◆ **Polecenie**
Zmień fragment od wiersza zawierającego „napeti=80: median 190, box” do wiersza zawierającego „napeti=65: median 175, box” włącznie, zastępując w nim „whiskers” przez „wąsy”, a pozostałą treść zostawiając bez zmian. Podaj cały ten fragment ponownie.

◆ **Podane wpisy**

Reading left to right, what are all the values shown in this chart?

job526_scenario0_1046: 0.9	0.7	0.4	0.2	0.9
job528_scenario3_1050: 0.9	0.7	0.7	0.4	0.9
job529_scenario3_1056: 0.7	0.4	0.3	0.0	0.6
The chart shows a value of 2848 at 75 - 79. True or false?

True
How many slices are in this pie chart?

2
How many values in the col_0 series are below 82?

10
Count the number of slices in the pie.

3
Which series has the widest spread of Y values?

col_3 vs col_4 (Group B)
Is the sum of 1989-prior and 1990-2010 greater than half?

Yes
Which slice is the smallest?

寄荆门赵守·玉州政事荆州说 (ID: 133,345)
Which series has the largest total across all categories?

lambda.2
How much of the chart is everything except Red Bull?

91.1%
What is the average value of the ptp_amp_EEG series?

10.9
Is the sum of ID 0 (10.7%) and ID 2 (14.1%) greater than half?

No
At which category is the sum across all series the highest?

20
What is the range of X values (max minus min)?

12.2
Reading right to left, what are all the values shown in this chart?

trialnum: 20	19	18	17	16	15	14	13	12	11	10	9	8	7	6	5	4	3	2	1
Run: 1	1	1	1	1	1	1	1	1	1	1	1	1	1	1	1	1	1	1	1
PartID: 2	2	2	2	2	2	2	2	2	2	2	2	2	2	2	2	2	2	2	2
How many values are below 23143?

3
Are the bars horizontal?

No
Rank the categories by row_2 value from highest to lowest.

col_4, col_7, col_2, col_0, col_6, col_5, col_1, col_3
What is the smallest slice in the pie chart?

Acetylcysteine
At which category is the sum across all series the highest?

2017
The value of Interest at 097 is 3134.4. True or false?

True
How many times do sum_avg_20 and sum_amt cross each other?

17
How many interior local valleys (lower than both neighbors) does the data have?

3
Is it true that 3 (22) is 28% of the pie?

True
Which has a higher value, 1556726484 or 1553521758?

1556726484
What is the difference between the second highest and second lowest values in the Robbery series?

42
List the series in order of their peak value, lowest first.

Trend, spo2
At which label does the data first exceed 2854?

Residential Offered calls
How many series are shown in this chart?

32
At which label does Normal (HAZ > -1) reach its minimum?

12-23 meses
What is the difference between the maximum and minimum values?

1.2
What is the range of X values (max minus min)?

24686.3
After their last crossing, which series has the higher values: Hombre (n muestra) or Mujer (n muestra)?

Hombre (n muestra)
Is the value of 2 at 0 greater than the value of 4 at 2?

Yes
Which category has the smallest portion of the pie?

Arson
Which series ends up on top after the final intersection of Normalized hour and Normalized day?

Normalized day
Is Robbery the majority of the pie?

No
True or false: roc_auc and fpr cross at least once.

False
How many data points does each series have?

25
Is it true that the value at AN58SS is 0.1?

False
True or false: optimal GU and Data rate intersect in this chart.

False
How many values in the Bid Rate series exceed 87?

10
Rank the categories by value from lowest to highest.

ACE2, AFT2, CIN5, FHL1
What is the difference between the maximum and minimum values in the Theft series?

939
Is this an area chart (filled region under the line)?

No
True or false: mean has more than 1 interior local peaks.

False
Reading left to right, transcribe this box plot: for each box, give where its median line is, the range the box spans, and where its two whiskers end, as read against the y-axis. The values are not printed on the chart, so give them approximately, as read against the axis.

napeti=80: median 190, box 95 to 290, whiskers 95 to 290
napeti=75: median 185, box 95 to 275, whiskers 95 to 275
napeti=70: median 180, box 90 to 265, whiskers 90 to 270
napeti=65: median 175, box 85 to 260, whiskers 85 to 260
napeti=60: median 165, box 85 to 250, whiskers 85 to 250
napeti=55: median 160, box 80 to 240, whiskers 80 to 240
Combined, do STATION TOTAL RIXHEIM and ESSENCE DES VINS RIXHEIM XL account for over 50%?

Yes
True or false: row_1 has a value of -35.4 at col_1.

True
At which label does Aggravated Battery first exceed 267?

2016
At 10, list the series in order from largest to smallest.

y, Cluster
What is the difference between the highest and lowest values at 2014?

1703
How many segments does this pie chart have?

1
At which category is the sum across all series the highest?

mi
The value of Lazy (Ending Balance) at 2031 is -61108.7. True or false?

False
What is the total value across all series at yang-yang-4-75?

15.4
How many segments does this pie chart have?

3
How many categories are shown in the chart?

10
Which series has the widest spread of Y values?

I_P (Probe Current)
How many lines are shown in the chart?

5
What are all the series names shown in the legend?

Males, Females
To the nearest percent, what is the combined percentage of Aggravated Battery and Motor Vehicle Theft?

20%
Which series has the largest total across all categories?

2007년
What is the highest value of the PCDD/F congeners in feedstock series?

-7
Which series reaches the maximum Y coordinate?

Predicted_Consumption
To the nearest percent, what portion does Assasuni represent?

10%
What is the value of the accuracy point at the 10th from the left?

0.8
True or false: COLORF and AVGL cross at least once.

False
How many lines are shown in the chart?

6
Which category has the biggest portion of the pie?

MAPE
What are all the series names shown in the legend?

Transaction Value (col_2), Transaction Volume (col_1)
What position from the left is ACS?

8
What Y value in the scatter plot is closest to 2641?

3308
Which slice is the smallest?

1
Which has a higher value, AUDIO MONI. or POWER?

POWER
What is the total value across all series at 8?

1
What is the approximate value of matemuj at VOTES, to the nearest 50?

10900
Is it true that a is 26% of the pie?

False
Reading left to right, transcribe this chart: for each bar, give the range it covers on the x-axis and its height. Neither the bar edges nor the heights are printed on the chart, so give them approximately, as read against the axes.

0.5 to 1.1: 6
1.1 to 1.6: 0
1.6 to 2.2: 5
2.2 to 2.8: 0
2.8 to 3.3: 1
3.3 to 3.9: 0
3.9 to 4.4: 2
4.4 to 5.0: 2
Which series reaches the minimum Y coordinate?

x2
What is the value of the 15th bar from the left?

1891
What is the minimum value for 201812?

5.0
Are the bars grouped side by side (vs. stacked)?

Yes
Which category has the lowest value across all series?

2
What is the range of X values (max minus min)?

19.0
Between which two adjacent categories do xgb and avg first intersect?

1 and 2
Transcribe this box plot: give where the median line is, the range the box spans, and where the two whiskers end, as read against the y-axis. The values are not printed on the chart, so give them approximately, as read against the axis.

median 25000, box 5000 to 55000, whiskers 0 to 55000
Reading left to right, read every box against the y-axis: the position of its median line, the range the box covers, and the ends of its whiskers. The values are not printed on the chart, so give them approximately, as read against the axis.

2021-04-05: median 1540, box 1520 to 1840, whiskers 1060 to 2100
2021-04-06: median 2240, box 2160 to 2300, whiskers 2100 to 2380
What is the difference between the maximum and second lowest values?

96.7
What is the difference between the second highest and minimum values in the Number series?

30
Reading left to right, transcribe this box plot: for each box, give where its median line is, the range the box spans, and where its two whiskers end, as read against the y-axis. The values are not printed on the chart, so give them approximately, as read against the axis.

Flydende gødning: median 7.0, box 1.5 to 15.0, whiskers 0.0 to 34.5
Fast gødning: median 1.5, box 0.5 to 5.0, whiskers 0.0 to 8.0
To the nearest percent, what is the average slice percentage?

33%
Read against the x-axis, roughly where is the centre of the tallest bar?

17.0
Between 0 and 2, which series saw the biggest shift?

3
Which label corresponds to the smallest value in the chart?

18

◆ **Odpowiedź pisemna**
napeti=80: median 190, box 95 to 290, wąsy 95 to 290
napeti=75: median 185, box 95 to 275, wąsy 95 to 275
napeti=70: median 180, box 90 to 265, wąsy 90 to 270
napeti=65: median 175, box 85 to 260, wąsy 85 to 260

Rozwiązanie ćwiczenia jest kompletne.